↓↓↓
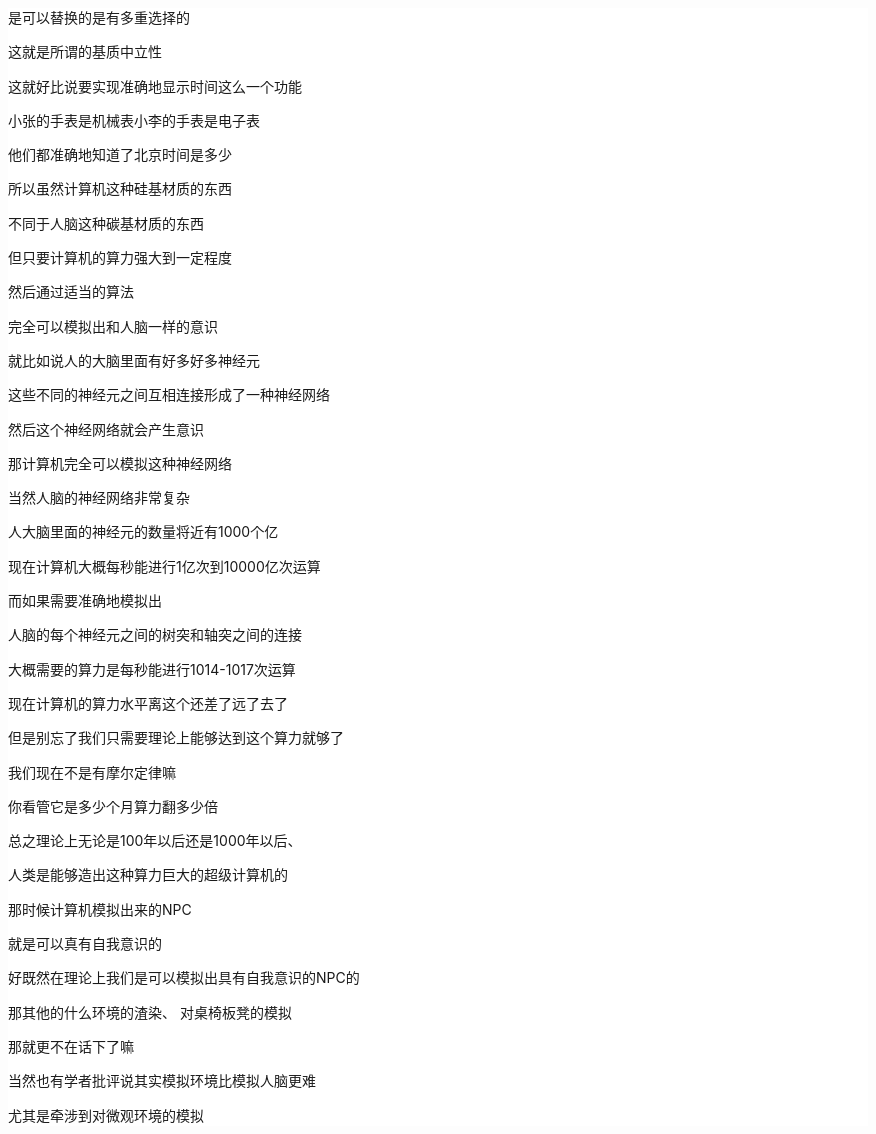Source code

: 是可以替换的是有多重选择的

这就是所谓的基质中立性

这就好比说要实现准确地显示时间这么一个功能

小张的手表是机械表小李的手表是电子表

他们都准确地知道了北京时间是多少

所以虽然计算机这种硅基材质的东西

不同于人脑这种碳基材质的东西

但只要计算机的算力强大到一定程度

然后通过适当的算法

完全可以模拟出和人脑一样的意识

就比如说人的大脑里面有好多好多神经元

这些不同的神经元之间互相连接形成了一种神经网络

然后这个神经网络就会产生意识

那计算机完全可以模拟这种神经网络

当然人脑的神经网络非常复杂

人大脑里面的神经元的数量将近有1000个亿

现在计算机大概每秒能进行1亿次到10000亿次运算

而如果需要准确地模拟出

人脑的每个神经元之间的树突和轴突之间的连接

大概需要的算力是每秒能进行1014-1017次运算

现在计算机的算力水平离这个还差了远了去了

但是别忘了我们只需要理论上能够达到这个算力就够了

我们现在不是有摩尔定律嘛

你看管它是多少个月算力翻多少倍

总之理论上无论是100年以后还是1000年以后、

人类是能够造出这种算力巨大的超级计算机的

那时候计算机模拟出来的NPC

就是可以真有自我意识的

好既然在理论上我们是可以模拟出具有自我意识的NPC的

那其他的什么环境的渣染、  对桌椅板凳的模拟 

那就更不在话下了嘛

当然也有学者批评说其实模拟环境比模拟人脑更难

尤其是牵涉到对微观环境的模拟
↑↑↑
DIRECTIVE
Output exactly what runs from the line with "这就是所谓的基质中立性" to the final line above, both lines included, and nothing else.

OUTPUT OF THE EXERCISE
这就是所谓的基质中立性

这就好比说要实现准确地显示时间这么一个功能

小张的手表是机械表小李的手表是电子表

他们都准确地知道了北京时间是多少

所以虽然计算机这种硅基材质的东西

不同于人脑这种碳基材质的东西

但只要计算机的算力强大到一定程度

然后通过适当的算法

完全可以模拟出和人脑一样的意识

就比如说人的大脑里面有好多好多神经元

这些不同的神经元之间互相连接形成了一种神经网络

然后这个神经网络就会产生意识

那计算机完全可以模拟这种神经网络

当然人脑的神经网络非常复杂

人大脑里面的神经元的数量将近有1000个亿

现在计算机大概每秒能进行1亿次到10000亿次运算

而如果需要准确地模拟出

人脑的每个神经元之间的树突和轴突之间的连接

大概需要的算力是每秒能进行1014-1017次运算

现在计算机的算力水平离这个还差了远了去了

但是别忘了我们只需要理论上能够达到这个算力就够了

我们现在不是有摩尔定律嘛

你看管它是多少个月算力翻多少倍

总之理论上无论是100年以后还是1000年以后、

人类是能够造出这种算力巨大的超级计算机的

那时候计算机模拟出来的NPC

就是可以真有自我意识的

好既然在理论上我们是可以模拟出具有自我意识的NPC的

那其他的什么环境的渣染、  对桌椅板凳的模拟 

那就更不在话下了嘛

当然也有学者批评说其实模拟环境比模拟人脑更难

尤其是牵涉到对微观环境的模拟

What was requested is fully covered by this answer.